What next?! I'd try Christmas cake, but you have to start it in early November. You bake it for several days, and then pour whisky all over it, wrap it up, and put it away, taking it out every few weeks to pour more whisky on top. Also - I don't think the kids would go for a whisky-soaked cake. But I guess I could be wrong.
Soon I'll make my mom's famous Christmas Cheddar Crisps with Cayenne (thought of the name all by myself just now!) using the sharpest Scottish cheddar I can find. Just call me Betty Rocker! (Bob does).
Reader Comments (10)
I've never had a desire to try mince pie, even though someone makes it every Christmas.....now that I know SUET is in it, it's a big NO. The Christmas Cheddar Crisps with Cayenne sound wonderful!!!! Love love love the blog. It's so interesting and fun to read. It's like I'm visiting and experiencing all the same places and things as you.

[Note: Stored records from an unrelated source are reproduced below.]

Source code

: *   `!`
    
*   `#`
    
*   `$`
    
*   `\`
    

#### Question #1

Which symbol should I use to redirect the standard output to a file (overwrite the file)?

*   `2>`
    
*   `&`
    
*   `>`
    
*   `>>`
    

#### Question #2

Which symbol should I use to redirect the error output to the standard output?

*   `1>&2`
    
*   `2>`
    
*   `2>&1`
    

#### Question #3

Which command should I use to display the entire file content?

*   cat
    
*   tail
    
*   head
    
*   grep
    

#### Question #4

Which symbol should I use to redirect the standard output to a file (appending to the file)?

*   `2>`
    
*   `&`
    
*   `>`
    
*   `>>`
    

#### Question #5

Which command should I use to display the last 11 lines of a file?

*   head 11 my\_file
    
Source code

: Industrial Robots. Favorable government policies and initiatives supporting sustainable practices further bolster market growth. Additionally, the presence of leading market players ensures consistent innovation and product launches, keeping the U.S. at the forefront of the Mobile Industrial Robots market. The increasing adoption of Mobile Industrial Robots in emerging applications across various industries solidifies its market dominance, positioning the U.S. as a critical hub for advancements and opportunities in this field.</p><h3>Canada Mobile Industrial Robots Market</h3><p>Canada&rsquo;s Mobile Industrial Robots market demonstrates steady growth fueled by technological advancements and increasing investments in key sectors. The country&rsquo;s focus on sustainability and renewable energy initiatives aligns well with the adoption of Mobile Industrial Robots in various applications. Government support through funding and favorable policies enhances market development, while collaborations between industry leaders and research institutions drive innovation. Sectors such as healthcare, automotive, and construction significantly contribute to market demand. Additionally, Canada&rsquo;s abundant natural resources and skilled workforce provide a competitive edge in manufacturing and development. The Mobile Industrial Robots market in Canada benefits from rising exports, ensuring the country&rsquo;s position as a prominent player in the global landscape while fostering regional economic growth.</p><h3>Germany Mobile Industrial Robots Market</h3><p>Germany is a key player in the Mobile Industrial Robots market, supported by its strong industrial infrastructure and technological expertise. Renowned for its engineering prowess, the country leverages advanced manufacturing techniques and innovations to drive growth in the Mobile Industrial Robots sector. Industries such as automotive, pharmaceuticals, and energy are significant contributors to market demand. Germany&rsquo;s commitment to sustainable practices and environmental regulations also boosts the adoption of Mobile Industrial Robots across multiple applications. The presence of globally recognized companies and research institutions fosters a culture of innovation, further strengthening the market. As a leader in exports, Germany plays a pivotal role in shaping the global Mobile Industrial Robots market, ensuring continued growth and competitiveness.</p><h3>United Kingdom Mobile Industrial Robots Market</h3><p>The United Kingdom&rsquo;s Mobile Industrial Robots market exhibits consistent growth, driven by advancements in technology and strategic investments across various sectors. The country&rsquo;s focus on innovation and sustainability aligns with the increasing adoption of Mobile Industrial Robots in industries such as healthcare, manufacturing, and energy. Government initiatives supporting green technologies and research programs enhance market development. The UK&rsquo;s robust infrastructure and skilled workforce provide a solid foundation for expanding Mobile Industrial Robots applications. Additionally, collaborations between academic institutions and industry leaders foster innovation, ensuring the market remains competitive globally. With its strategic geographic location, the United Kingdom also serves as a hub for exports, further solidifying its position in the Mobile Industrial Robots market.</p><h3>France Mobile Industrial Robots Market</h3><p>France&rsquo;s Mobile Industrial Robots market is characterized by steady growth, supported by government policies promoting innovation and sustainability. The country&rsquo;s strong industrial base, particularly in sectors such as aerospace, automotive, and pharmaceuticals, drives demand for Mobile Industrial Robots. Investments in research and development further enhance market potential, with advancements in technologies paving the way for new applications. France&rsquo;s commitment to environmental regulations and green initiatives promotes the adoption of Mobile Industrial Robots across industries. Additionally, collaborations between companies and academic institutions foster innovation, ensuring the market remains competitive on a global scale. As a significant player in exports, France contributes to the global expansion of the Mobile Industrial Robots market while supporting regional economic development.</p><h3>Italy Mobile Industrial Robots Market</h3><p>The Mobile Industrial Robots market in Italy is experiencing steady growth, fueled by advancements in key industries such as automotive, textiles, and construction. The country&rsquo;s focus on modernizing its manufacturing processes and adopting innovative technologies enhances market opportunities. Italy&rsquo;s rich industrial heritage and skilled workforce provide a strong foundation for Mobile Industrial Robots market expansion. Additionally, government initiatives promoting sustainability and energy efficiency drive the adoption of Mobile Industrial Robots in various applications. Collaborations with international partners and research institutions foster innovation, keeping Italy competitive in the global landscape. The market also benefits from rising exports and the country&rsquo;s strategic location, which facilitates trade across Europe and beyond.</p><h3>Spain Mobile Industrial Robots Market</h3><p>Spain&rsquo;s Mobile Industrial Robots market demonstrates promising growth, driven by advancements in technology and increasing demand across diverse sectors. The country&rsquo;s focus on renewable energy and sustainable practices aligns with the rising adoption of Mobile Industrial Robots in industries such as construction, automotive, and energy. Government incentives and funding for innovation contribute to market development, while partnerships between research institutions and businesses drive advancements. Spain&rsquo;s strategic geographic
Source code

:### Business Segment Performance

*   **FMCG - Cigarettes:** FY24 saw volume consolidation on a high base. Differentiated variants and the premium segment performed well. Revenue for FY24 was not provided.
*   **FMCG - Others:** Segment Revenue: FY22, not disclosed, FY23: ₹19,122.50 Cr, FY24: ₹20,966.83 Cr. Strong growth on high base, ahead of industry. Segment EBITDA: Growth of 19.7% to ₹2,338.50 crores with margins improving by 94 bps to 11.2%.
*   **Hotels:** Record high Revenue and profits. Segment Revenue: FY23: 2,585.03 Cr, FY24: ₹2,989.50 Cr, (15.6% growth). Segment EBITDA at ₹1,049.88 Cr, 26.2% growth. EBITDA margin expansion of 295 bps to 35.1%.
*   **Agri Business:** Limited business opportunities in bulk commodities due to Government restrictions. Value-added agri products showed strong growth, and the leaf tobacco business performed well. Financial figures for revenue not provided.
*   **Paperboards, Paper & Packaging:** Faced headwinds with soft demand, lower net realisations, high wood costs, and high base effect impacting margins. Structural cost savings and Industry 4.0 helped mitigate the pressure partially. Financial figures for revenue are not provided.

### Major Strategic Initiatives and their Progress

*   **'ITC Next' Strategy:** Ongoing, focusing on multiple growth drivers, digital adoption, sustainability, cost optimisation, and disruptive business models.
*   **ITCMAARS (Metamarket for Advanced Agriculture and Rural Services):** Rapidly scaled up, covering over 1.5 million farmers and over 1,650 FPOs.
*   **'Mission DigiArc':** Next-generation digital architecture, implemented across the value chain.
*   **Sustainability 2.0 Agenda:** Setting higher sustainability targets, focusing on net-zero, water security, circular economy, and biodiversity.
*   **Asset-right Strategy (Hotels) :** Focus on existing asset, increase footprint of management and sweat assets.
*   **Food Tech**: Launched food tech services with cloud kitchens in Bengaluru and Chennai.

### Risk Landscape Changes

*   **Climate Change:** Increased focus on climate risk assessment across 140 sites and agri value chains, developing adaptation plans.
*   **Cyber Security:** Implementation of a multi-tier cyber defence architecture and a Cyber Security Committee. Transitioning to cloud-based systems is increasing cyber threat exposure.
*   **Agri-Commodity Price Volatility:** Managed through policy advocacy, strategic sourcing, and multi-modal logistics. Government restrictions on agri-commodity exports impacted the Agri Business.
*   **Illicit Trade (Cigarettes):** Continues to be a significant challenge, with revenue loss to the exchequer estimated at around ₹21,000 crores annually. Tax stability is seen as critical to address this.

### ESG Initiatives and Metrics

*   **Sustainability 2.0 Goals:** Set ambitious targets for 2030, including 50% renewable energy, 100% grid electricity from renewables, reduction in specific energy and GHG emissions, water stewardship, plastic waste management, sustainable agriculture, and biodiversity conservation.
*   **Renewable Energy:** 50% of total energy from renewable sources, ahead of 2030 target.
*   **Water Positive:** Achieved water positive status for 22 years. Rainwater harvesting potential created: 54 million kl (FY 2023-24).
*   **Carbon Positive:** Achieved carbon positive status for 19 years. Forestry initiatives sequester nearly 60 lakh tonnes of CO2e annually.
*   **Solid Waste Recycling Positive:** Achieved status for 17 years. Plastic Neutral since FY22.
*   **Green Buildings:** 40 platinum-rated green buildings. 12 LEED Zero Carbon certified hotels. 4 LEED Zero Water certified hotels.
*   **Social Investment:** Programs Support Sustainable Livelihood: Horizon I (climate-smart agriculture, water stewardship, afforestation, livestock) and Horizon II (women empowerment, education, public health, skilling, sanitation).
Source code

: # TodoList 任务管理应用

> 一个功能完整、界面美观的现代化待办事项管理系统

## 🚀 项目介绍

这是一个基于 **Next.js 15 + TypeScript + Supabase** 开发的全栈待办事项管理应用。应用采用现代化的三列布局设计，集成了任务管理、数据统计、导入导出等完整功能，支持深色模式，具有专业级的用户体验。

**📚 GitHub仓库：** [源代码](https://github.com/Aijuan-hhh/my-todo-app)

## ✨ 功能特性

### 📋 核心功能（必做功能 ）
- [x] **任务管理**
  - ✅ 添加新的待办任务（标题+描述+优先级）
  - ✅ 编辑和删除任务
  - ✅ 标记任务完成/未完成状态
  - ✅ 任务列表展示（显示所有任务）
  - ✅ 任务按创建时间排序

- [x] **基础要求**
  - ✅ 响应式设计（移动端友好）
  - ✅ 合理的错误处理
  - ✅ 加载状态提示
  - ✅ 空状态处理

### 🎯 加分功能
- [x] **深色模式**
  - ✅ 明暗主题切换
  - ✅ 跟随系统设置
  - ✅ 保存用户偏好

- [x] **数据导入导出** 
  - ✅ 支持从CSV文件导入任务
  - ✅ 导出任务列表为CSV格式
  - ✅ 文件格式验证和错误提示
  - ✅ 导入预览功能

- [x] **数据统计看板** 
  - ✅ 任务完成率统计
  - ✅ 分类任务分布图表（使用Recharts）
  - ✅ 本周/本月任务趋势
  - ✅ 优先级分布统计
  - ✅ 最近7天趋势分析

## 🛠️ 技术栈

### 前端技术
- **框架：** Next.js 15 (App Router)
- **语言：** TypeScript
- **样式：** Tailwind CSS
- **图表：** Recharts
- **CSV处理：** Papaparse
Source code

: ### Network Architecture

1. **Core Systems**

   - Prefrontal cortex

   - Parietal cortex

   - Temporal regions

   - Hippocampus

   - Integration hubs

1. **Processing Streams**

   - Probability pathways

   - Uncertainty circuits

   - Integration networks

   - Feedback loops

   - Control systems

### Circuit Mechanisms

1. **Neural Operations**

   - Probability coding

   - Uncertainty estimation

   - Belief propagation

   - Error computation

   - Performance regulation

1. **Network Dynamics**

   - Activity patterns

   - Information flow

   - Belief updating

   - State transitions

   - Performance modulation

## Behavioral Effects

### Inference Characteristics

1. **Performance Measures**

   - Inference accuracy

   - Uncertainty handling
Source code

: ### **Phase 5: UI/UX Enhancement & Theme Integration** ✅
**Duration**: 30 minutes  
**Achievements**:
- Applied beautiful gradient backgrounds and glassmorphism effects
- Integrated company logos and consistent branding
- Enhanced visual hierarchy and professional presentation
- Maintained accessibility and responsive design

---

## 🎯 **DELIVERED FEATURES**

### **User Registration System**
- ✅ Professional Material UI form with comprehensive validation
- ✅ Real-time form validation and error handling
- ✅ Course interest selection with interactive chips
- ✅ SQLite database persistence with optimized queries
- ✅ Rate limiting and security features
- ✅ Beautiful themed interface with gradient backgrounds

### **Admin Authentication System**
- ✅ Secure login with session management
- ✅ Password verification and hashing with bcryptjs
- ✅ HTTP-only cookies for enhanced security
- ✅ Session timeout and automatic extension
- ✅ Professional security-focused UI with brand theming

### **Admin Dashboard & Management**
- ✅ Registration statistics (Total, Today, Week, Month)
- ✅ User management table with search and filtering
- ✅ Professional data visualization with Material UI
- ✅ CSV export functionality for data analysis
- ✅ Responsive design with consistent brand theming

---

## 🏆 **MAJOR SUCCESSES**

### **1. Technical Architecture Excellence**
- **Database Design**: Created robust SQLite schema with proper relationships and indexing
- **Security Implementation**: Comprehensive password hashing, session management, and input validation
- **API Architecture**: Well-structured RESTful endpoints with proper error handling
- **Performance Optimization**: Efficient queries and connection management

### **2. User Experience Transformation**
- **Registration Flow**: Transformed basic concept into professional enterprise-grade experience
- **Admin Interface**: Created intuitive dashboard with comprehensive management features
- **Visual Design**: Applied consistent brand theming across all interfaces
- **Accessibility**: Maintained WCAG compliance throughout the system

Now, if you could just figure out a way we could all taste the wonderful things you are talking about!!
Love mince meat pie - except that the pie I grew up with was made of "green tomato" mince meat! My Mother in Nebraska made and canned it every year. Lots of raisins and green tomatoes (good use for them when the frosts were coming in the autumn) - she always cut up a fresh apple or two to add to it when making the pie - I still do that with canned mince meat - Yes, SUET - why do you think they call it mince meat?
Enjoy all those pies - think I will get a "jar" and bake one myself -
Oh, don't waste the Oban in a pie!
Yummmmy. I eat pies almost every day, (mainly cause they're so cheap.) Except I usually go for the chicken & mushroom. The kids prefer mince. Is the christmas cake actually a fruit cake? That's what they do here. And yes it's FULL of alcohol. I didn't even like fruit cake till I came here... the kids still don't like it. Maybe it's for "mature" palates?
I was just purusing a few stores in Scotland thinking about your Christmas there and came across mince pies. Wish you'd post the recipe so we could all try it. I guess we could rely on julia or cook's kitchen for a recipe but why when you are there??? We are soooooo missing your being here! Lots of love.... and kisses!
What a coincidence - I just enjoyed listening to a NPR Thanksgiving feature about old-fashioned American holiday foods, in which America's Test Kitchen made and tasted some really old-school dishes and rated them, and they liked the mince pies best!
So here's the NPR story, complete with mince pie recipe (which includes, yes, some suet, but also venison or lean beef ... it actually sounds really delicious): America's Thanksgiving Recipes
i may be waaay off on this but do i smell the Oban on your breath as you read to me? (and i do use each of your voices in my head when i read these - keeps me connected to ya'll). enjoy those holiday afternoons drinking, i mean cooking and such.
hope i get a large box of Atora in my stockin year!!
Can you be persuaded to post the recipe for your mom's Christmas Cheddar Crisps with Cayenne?
"Gonna sit down in the kitchen,
Fix me something good to eat.
Make my head a little high,
Make the whole day complete..."
Busy, busy girl! You'll be opening a culinary school when you return. (And save some of that mince to pour over melted Brie cheese with sliced baguette!)
Aloha,
Nicole.
Brenna, Mince Pies are my absolute favorite Christmas treat. I haven't spent Christmas "at home" in/near London for ages. Now that you've reminded me about how scrumptious and addicting Mince Pies are, I'm going to have to track some down for my Christmas here on Amelia Island. Another fav is Christmas Pudding, brought to the table in a fanfare...the blue flames of Brandy being set alight still glowing... and served with Brandy Butter and Thick Devonshire Cream. YUM!!